If there was a picture to explain my son, it's that one right there.
He's been on behavior plans since 4k. Recently we had him tested for ADHD which came up flaming positive. Not.a.shock. But, it also came up positive for him being a genius. Like Mensa material. This was a shock. We knew he was smart but genius? Really?
It's going to be really tough what I have to write next and if my son is reading this, PLEASE UNDERSTAND... I'm writing this when you are nine years old. And this last six months has rocked our world with you.
He's started a new genius school which is teaching him French and Chess and Fancy Smart things I learned in high school. Again, he's NINE. He's making jokes about binary code. He discusses cloning sheep. We had a discussion about communism the other day. This school is unlocking higher levels of understanding for him and it's blowing me away. It's also highlighting his social difficulties.
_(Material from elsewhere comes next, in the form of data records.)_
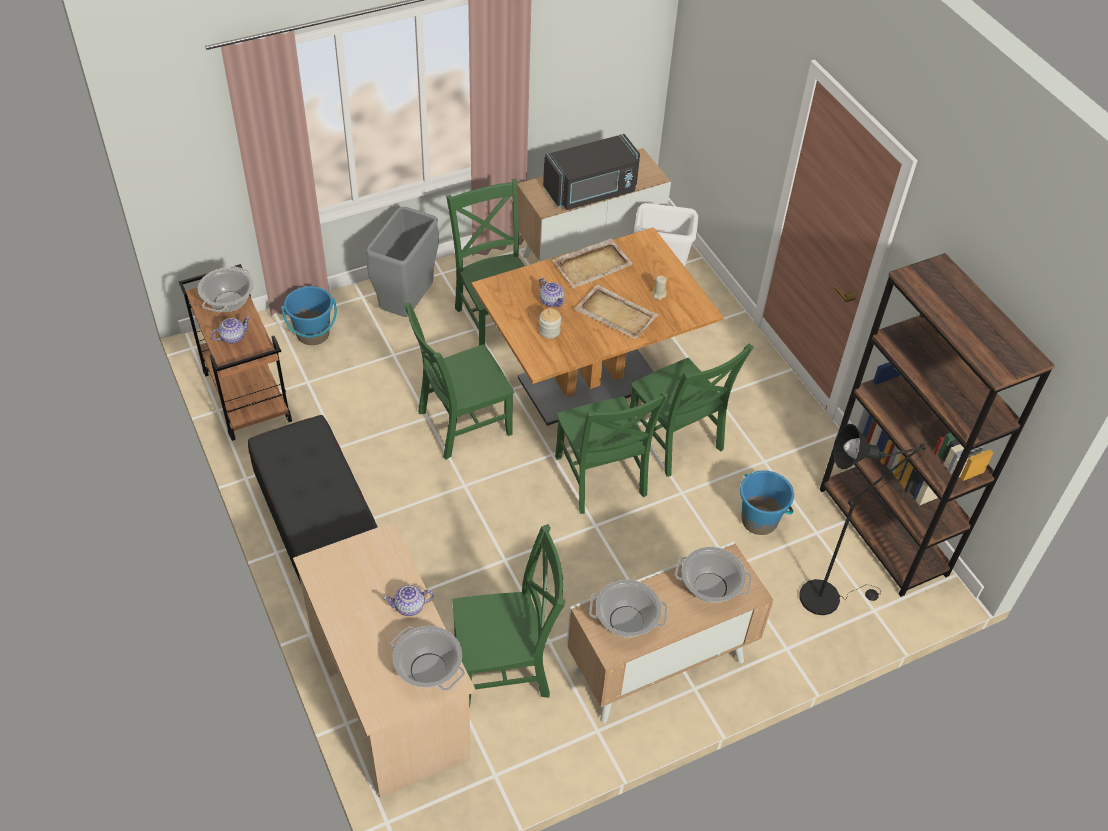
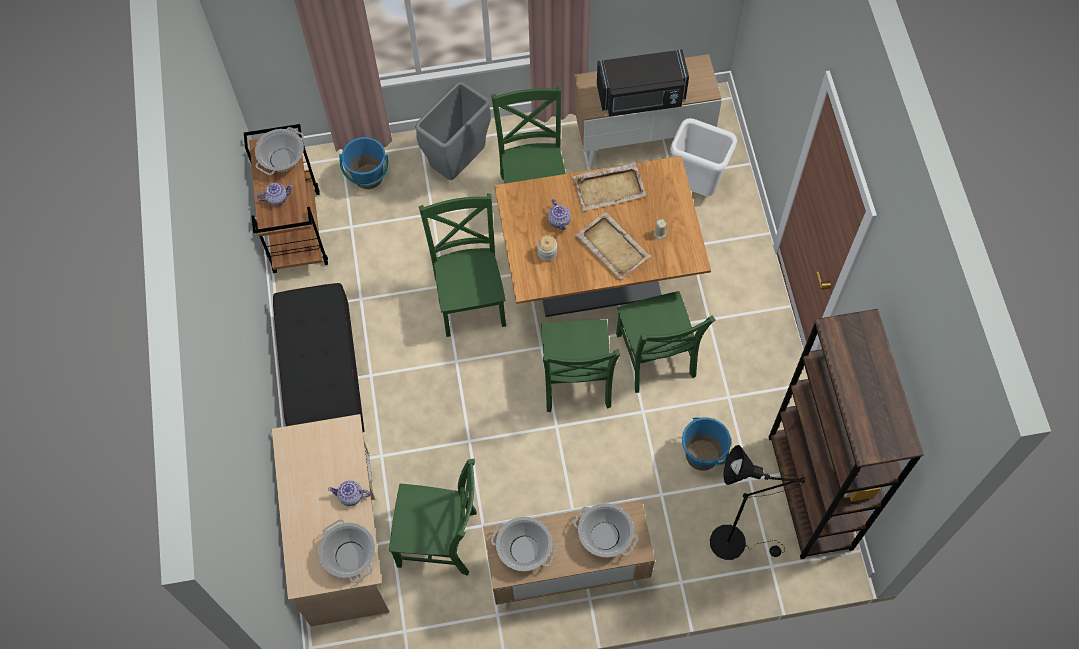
camera: 20 degrees right, 15 degrees up
green chair [403,303,514,460] -> green chair turned 90 degrees clockwise [419,194,506,337]

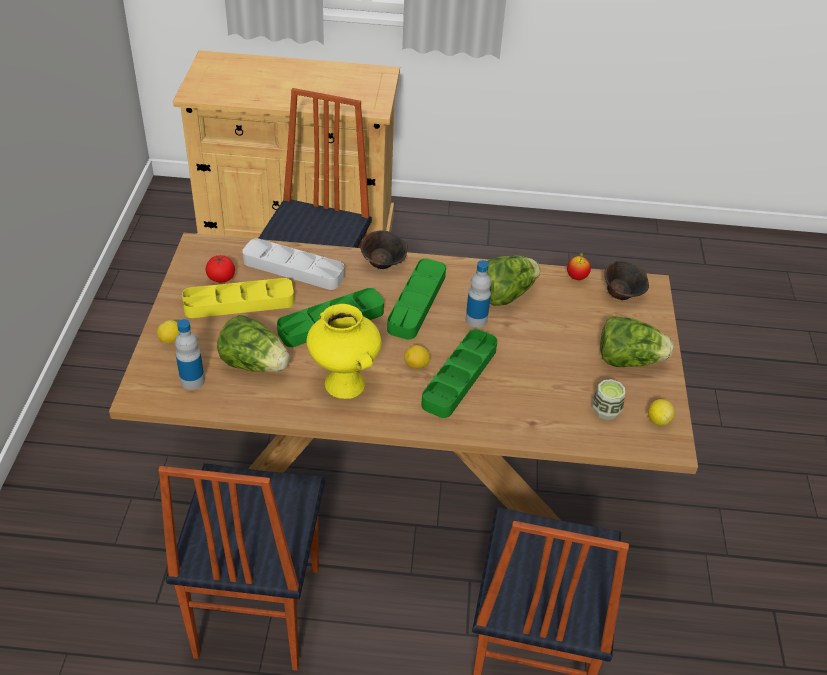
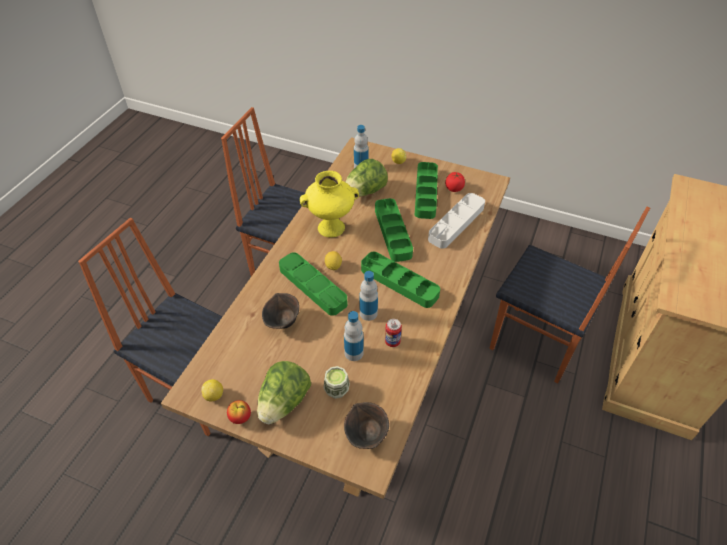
camera: 110 degrees right, 5 degrees up
yellow tray [182,278,294,318] -> green tray [415,162,438,219]
brown bowl [361,230,407,269] -> brown bowl moved to [262,293,299,329]
lettuce [476,255,540,306] -> can [385,319,402,347]
apple [567,252,591,280] -> apple moved to [227,400,251,424]
cup [593,379,625,420] -> cup moved to [324,366,350,399]
none -> bottle [344,311,364,361]

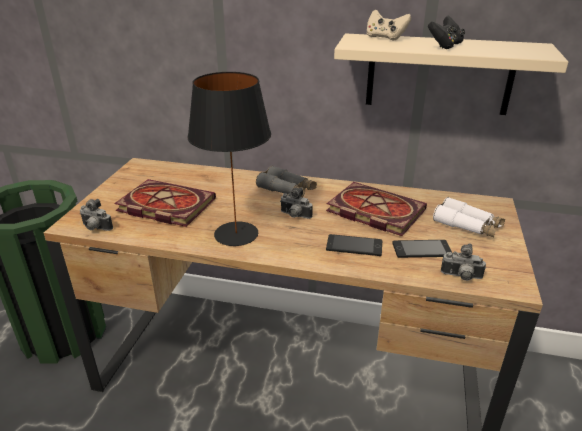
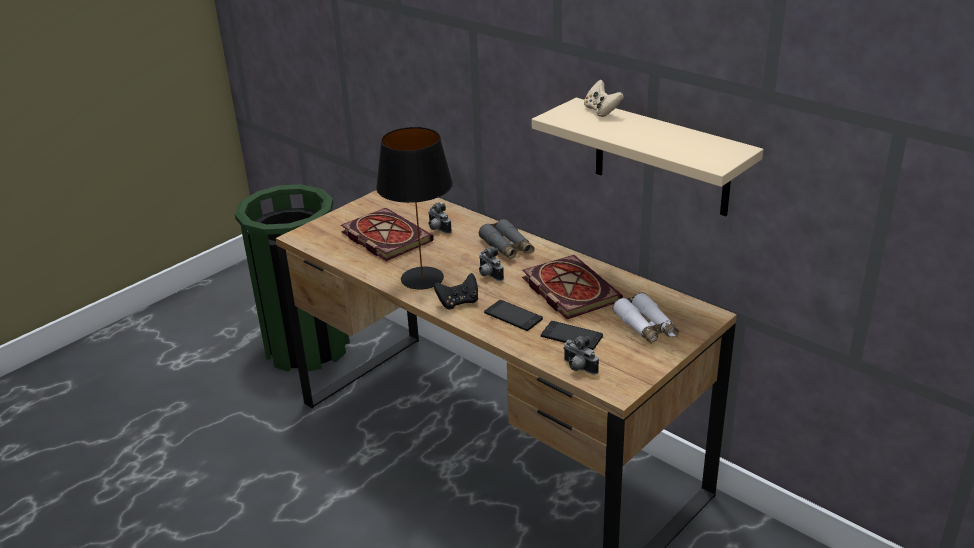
camera: 30 degrees right, 0 degrees up
camera [80,199,113,231] -> camera moved to [428,202,452,234]
black game controller [428,16,465,49] -> black game controller moved to [434,273,478,309]

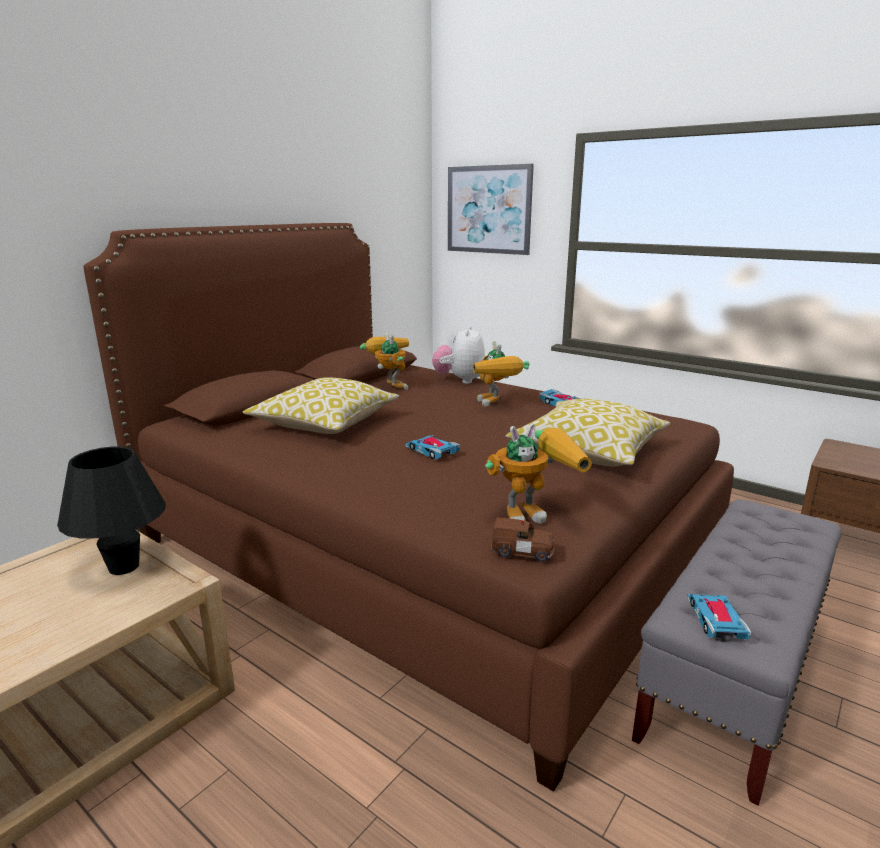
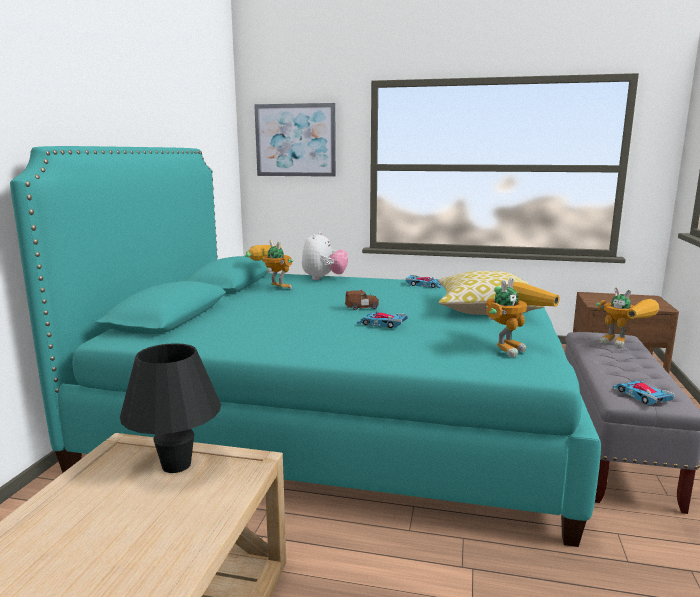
camera: 25 degrees left, 5 degrees down
brown bed [83,223,734,792] -> turquoise bed [10,146,601,547]
pillow [243,377,399,434] -> none
plush toy [432,326,485,384] -> plush toy turned 150 degrees counterclockwise [302,232,348,280]
toy robot [473,341,529,406] -> toy robot moved to [596,287,659,348]
brown toy car [491,518,554,562] -> brown toy car moved to [345,289,379,310]

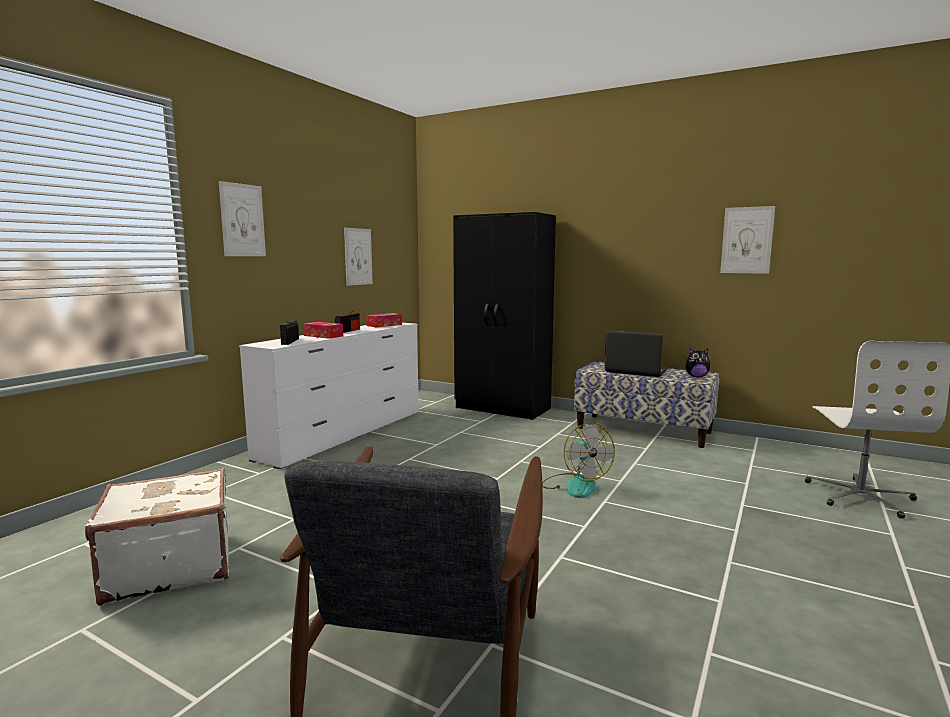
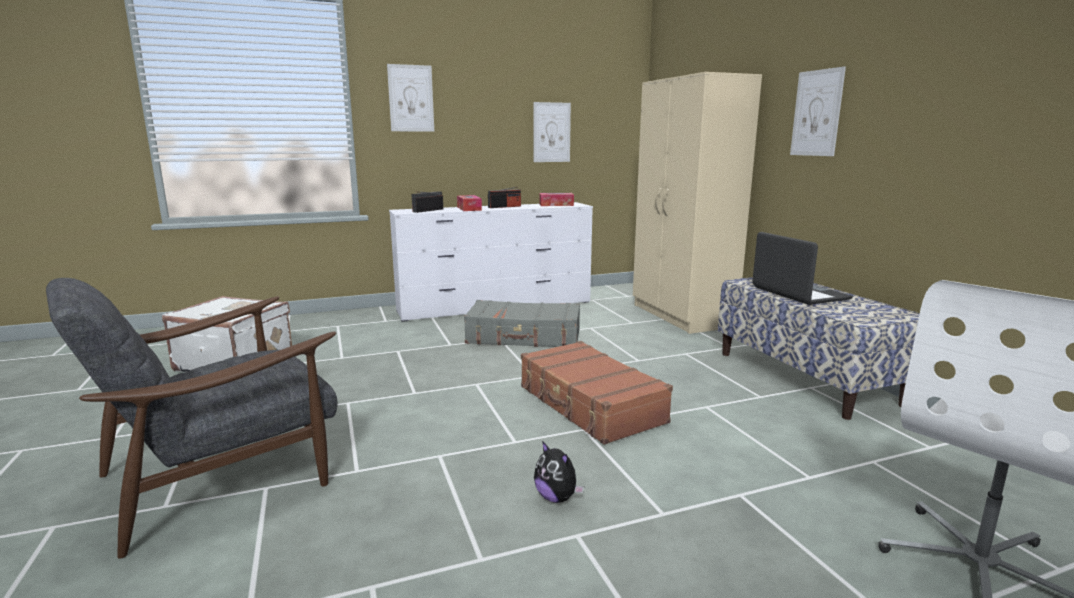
camera: 40 degrees right, 5 degrees up
black wardrobe [453,212,556,420] -> beige wardrobe [633,72,762,334]
fan [542,423,615,498] -> brown suitcase [521,341,673,445]
plush toy [686,348,710,377] -> plush toy moved to [534,441,584,503]
picture [720,206,775,274] -> picture moved to [790,66,846,156]
none -> grey suitcase [464,300,580,347]

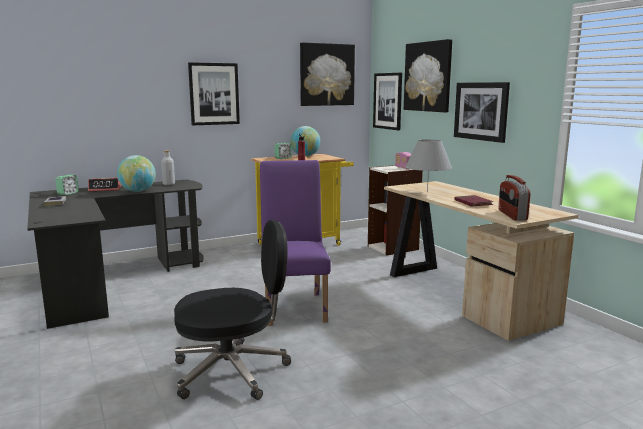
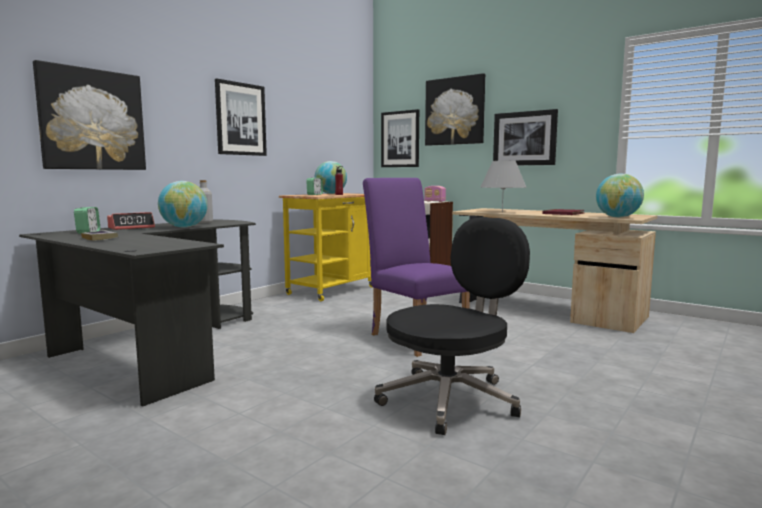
camera: 25 degrees left, 5 degrees down
picture [300,42,355,106] -> picture moved to [33,60,146,170]
radio [498,175,531,221] -> globe [596,174,644,217]

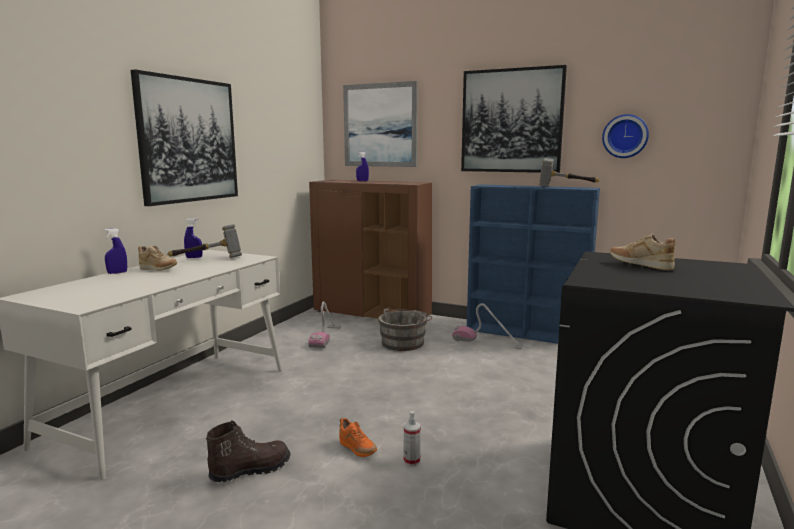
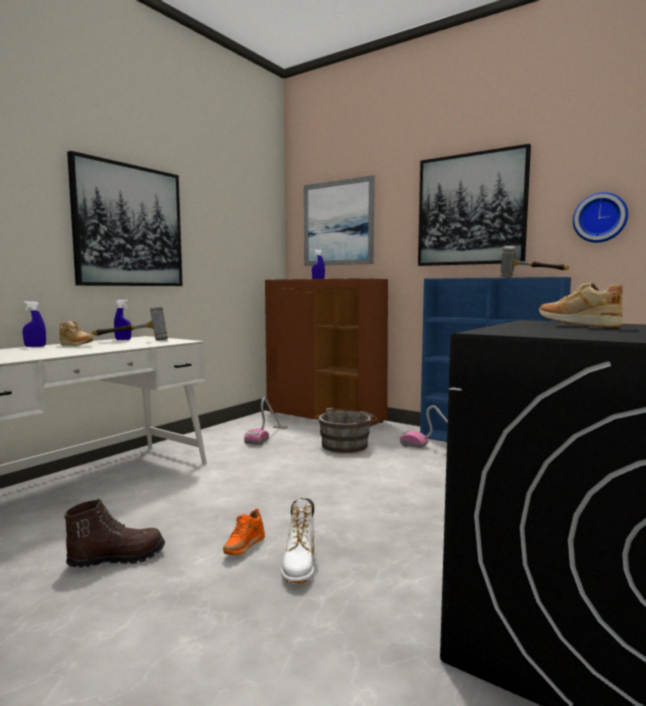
camera: 10 degrees right, 5 degrees down
orange shoe [339,418,377,457] -> orange shoe turned 60 degrees clockwise [223,509,265,555]
spray bottle [404,411,421,466] -> white boot [281,498,314,584]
My son is passionate, tender hearted and reactive. He is spirited but very introverted. He got kicked off the bus because he wouldn't listen to the driver.
He is strong willed. He doesn't like doing what he isn't wanting to be doing. He's kinda loud and dramatic. SHUT UP I KNOW THESE ARE DESCRIPTORS OF ME.
What to do though? How do we handle this kid that is not doing well in the 'cooperating with others' and 'having a hard time making friends' and 'doesn't realize other kids are making fun of him' category. And that he fights us tooth and nail about most everything and we.are.tired.
Did I mention we're opening our house up to other foster kids next month? Because ya know, we are ready...
I'm reading this wonderful book called "Raising your spirited child" (google it--it's FANTASTIC).
It seems that the crazy smart part of our son does not translate into social skills. In fact, it makes them worse. At his gifted school they have social skills training built into the curriculum. Because being a genius often comes with social issues.
I'm starting to fundamentally think differently about him. I'm setting aside our want for him to display respect and tow the line. I'm listening and responding to his emotional needs first. We can let him be angry, sad, balled up and shut down. Pushing against this is not helpful.
If he wants to go in another room to eat, I let him. If he wants to keep playing something before he does his chore, I let him. He'll need to ask first but I let him. If he wants to do origami until his fingers go numb I let him. If he's screaming and worked up because we want him to shower, I slow things down. If he cries because we are making him walk the dog I let him breathe and not force. He needs to work with his strength and genius quirks. It's his life. It's who he is. Working against that is an exercise in frustration.
But we can work with him.......that is something we're planning.....
Our kid is spirited. Like the book says, he is "MORE" than others so he'll need "MORE" parenting.
But make no mistake. This is kid is huge with heart and crazy smarts. The Lord has plans for him that I can't even imagine. I'm so excited for him and so proud.
Even if I do pray for his future wife.... she'll need to have a light heart and ninja organizational skills!!